The 201st conducted field artillery tables 1-5 pre-certification qualifications, preparing for live-fire qualifications in Virginia later this summer. Soldiers also completed basic warrior tasks such as land navigation, small unit tactics, communications training, and combat lifesaver first aid.

“Beginning in 2021, the 201st with be part of a ready reaction force (RRF) required to be in a rapid deployment posture,” said Shamblin. “As such, we have to achieve and maintain a heightened readiness level. This requires us to focus on building competencies and developing good muscle memory for our core mission-essential task list (METL) skills as well as all the logistical and planning skills we need to hone to support our front-line warrior mission.”

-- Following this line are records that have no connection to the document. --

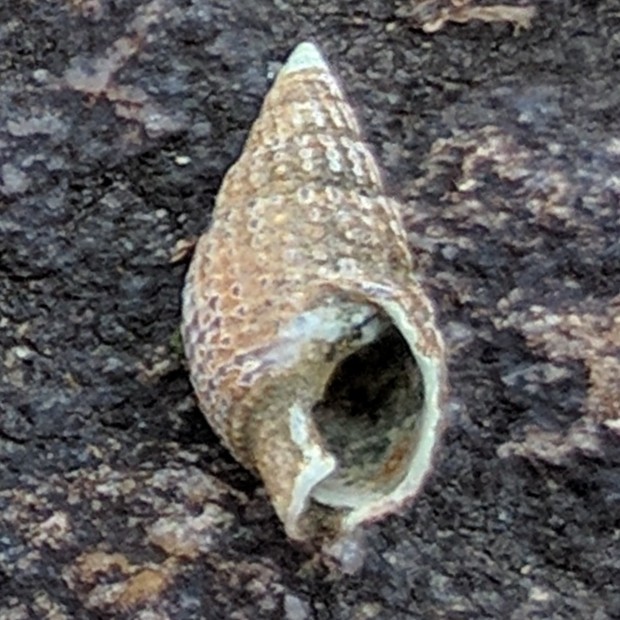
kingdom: Animalia
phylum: Mollusca
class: Gastropoda
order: Neogastropoda
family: Nassariidae
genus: Ilyanassa
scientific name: Ilyanassa trivittata
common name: Three-line mudsnail
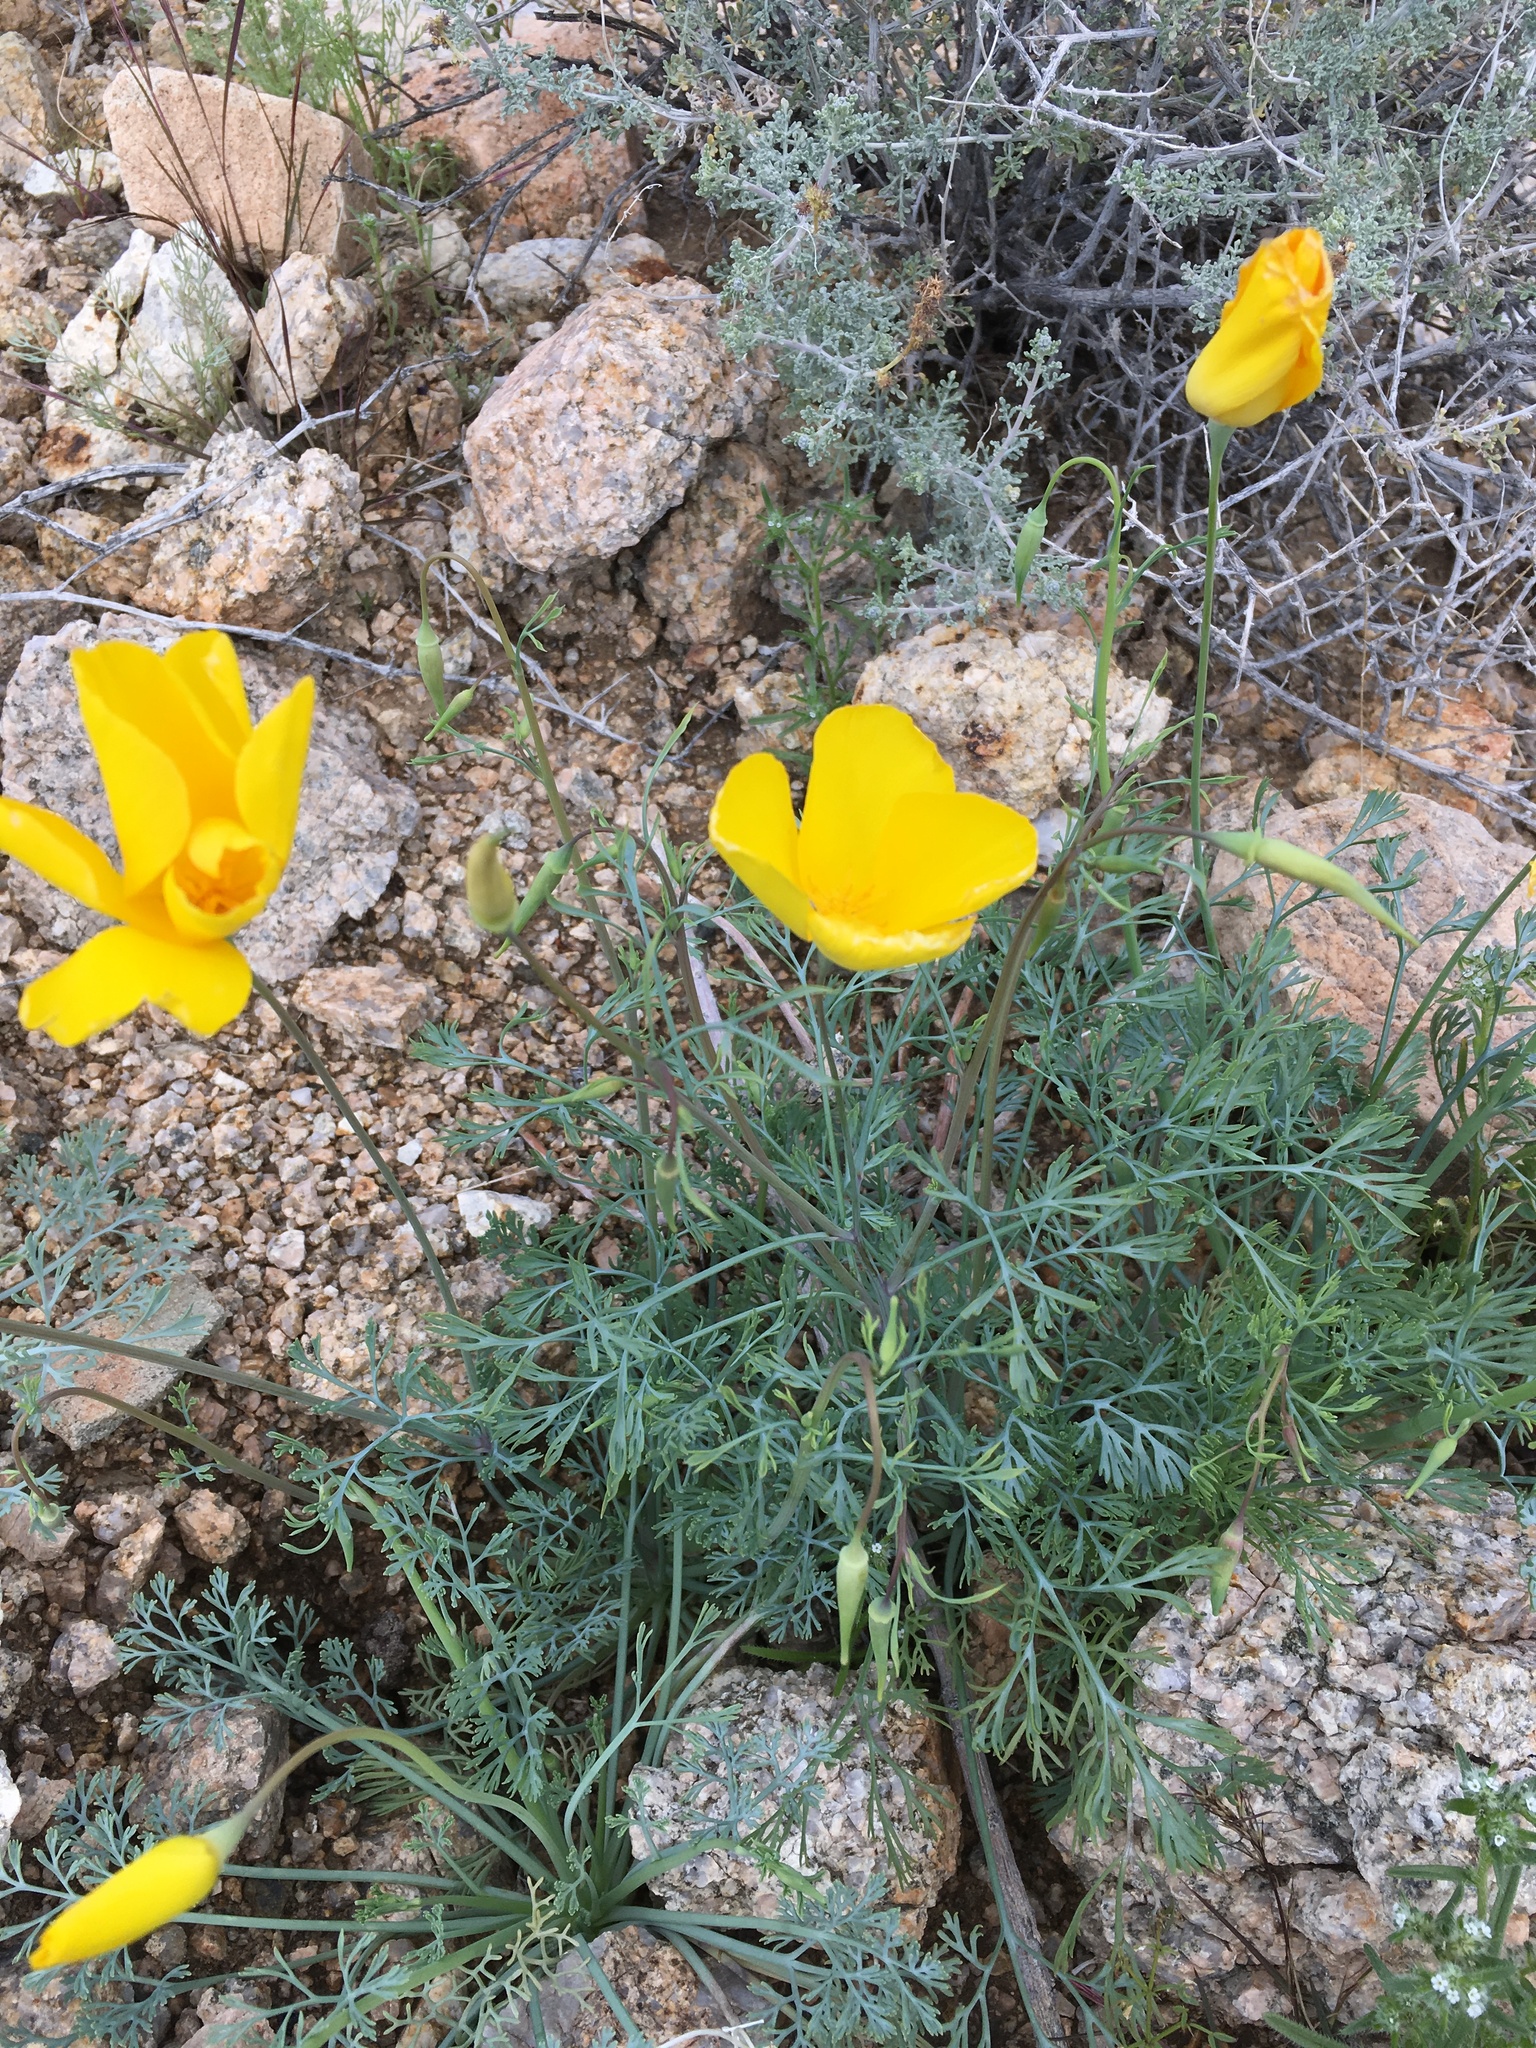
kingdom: Plantae
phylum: Tracheophyta
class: Magnoliopsida
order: Ranunculales
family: Papaveraceae
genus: Eschscholzia
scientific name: Eschscholzia papastillii
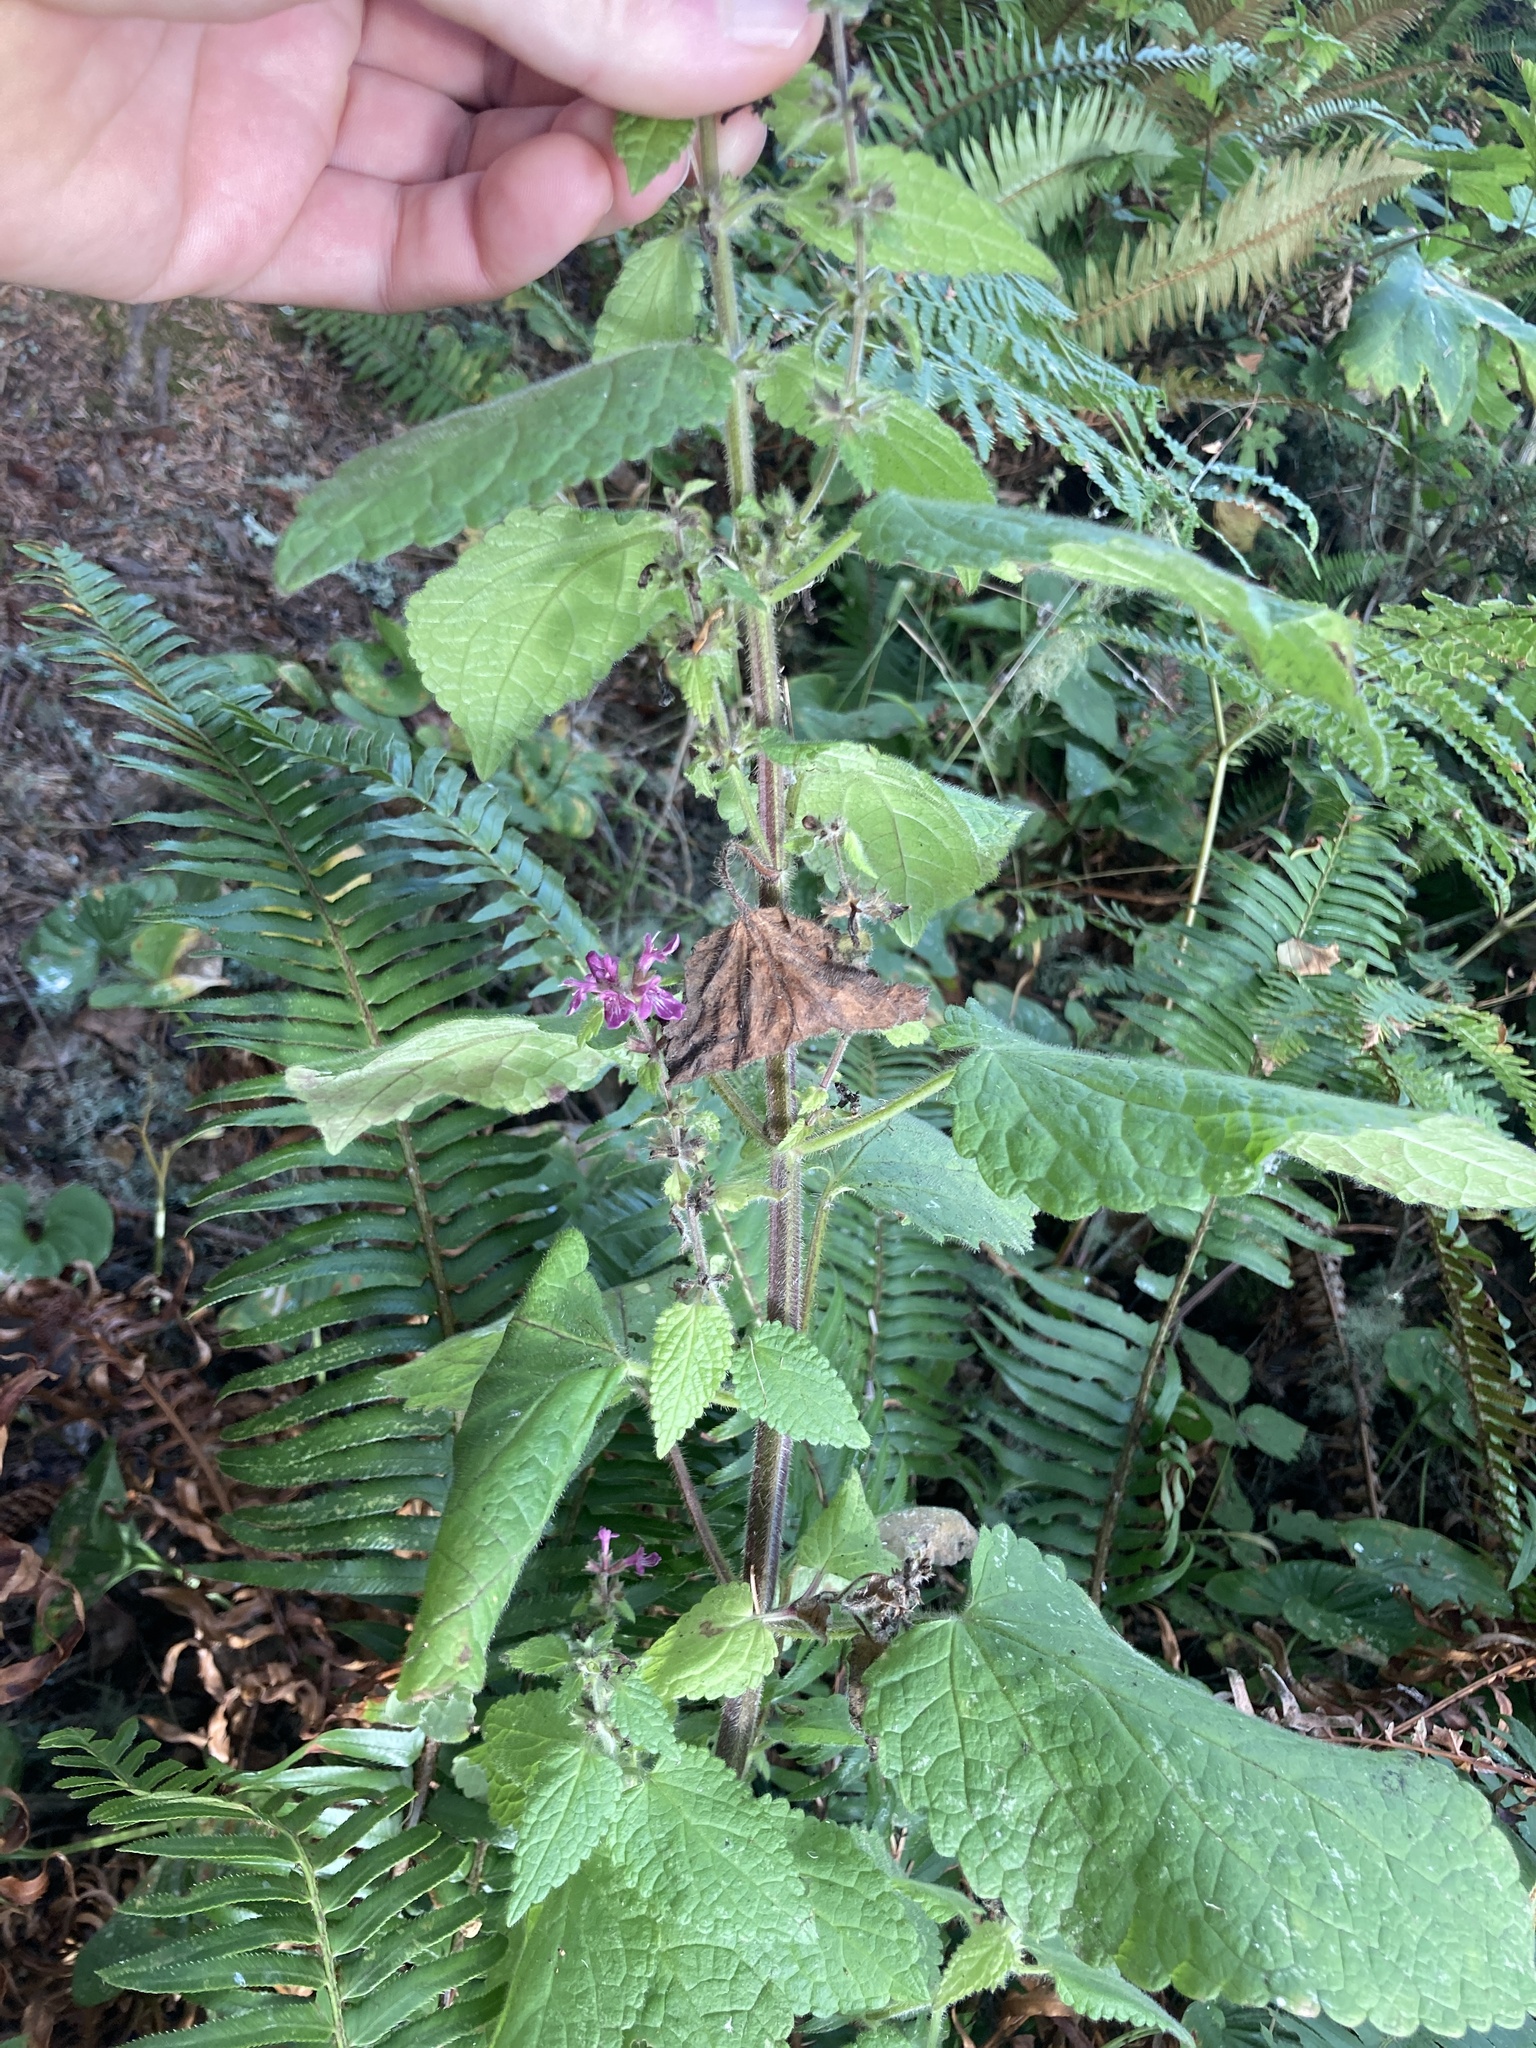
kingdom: Plantae
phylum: Tracheophyta
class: Magnoliopsida
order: Lamiales
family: Lamiaceae
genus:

While the emphasis for training was on accomplishing METL skills, much of the planning focused on COVID-19 considerations, and how to keep Soldiers safe while complying with Department of Defense (DoD) and Centers for Disease Control and Prevention (CDC) guidance.

“Our Soldiers come from all over the state,” said Lambruno. “We have individual units of the 201st in Elkins, Morgantown, Lewisburg, Fairmont, and Kingwood, who are all here at Camp Dawson training together. The last thing we want is for Soldiers to get sick here, then endanger their families and communities when they get back home.”

That meant planning for increased berthing, feeding restrictions, and ensuring adequate supplies of masks and hand sanitizer.

“Where you would normally request berthing for 300, you now have to request for 600 in order for Soldiers to maintain proper social distances while sleeping,” said Shamblin. “Water buffaloes (water tank trailers) have to be sanitized every 30 minutes for proper use, and staggered chow times and alternate feeding options are needed to keep large numbers of Soldiers from eating together.

“We also had to think through and plan for detailed courses of action for contingencies, such as active medical monitoring while in the field, if a Soldier becomes sick how to isolate that individual, etc., and how those efforts impact overall readiness and mission potential,” Shamblin said. “All this while still keeping in mind regular threats to Soldiers such as heat stress and normal operational hazards.”

Even with the extra concerns of the pandemic, settling back into regular military training is beneficial to Soldiers and families.

“Being able to be back is a great thing,” said Lambruno. “Re-engaging with our military family can provide an extra level of support and a sense of normalcy for our Soldiers, which can help reduce stress from outside world situations. It gives us the opportunity to concentrate and focus solely on the mission for a bit. We also have Soldiers who need the income that drills and time in uniform provides.”